Award-winning luxury safari company Mahlatini offers no fewer than five migration itineraries. Three of them are based in Tanzania, and include trips to the Serengeti and Grumeti reserves (both migration hot spots) followed by a Zanzibar beach vacation. Two of the Tanzanian itineraries also take you to the Ngorongoro Crater, known for its incredible scenery and amazing diversity of wildlife. If you feel like crossing international borders on your migration adventure, there's an itinerary that combines wildebeest viewing in the Serengeti and Grumeti reserves with a trip to Mozambique's Quirimbas Archipelago; and another that heads into Kenya to the migration epicenter of the Maasai Mara.

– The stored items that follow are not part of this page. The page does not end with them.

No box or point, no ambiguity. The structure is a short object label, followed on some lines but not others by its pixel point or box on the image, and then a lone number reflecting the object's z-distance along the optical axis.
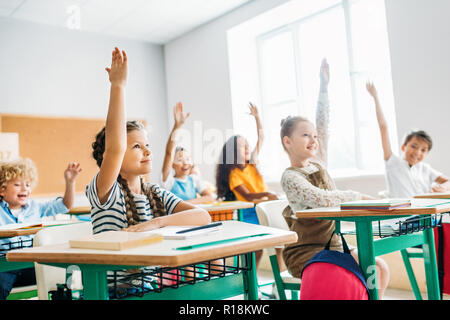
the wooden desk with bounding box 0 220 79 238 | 1.77
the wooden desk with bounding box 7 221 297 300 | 0.79
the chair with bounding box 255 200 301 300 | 1.79
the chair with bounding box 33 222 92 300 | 1.43
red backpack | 1.23
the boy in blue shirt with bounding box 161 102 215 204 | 3.23
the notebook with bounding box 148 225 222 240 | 0.95
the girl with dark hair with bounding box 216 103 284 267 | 3.40
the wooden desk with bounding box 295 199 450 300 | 1.47
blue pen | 1.01
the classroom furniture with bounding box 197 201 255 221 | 2.63
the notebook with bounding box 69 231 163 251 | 0.87
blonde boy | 2.43
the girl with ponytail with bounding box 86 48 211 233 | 1.21
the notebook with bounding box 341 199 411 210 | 1.48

UK-based safari company Travel Butlers also offer several migration itineraries. Our favorite is the Waiting for the Drama to Unfurl itinerary, a 3-day fly-in trip that takes you straight to the heart of the action in Kenya's Maasai Mara. You'll spend your nights at the tented Ilkeliani Camp, located in between the Talek and Mara Rivers. During the day, game drives led by an expert Maasai guide will take you in search of the herds, with the main goal being to catch the spectacle of a Mara River crossing.

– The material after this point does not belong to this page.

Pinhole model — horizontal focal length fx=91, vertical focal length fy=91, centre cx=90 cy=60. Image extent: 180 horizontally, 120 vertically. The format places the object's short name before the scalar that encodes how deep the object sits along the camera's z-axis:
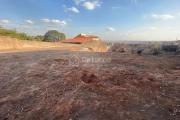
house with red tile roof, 18.11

If you're lucky, you'll be able to watch as thousands of zebra and wildebeest throw themselves into the plunging waters, attempting to reach the opposite bank without falling foul of the waiting Nile crocodiles.
David Lloyd Photography
Kiwi photographer David Lloyd has been running dedicated photographic trips to the Maasai Mara for the last 12 years. His 8-day itineraries are specifically geared towards photographers hoping to get the best possible shots of the migration, and are led by full-time wildlife photographers. After each early morning game drive, you'll have the opportunity to attend interactive workshops on photographic techniques and post-processing, and to share and get feedback on your images. Even the drivers are trained in composition and lighting, so that they know how to get you into position for the best possible shots out in the bush.

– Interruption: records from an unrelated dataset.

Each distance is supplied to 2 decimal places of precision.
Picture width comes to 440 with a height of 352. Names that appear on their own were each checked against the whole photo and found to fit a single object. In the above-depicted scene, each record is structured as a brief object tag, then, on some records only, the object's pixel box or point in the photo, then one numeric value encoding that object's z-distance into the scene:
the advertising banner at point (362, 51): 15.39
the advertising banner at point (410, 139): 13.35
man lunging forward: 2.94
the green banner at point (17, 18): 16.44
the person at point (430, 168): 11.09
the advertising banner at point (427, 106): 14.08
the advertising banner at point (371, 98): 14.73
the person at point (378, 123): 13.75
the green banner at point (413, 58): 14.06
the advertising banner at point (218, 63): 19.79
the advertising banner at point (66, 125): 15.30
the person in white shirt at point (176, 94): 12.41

You'll stay at a camp on the Mara River, near one of the key river crossing sites.
National Geographic Expeditions
National Geographic's On Safari: Tanzania's Great Migration itinerary is a 9-day adventure that takes you deep into the northern or southern Serengeti, depending on the season and the movement of the herds. If you're lucky, you might see the wildebeest crossing the Mara River, while the optional hot-air ballon ride above the Serengeti plains is a once-in-a-lifetime experience. You'll also have the chance to see some of Tanzania's other highlights, including the Ngorongoro Crater, Lake Manyara National Park (famous for its tree-climbing lions) and Olduvai Gorge.
At Olduvai Gorge, you will be given a private tour of the world-famous archeological site where Homo habilis was first discovered.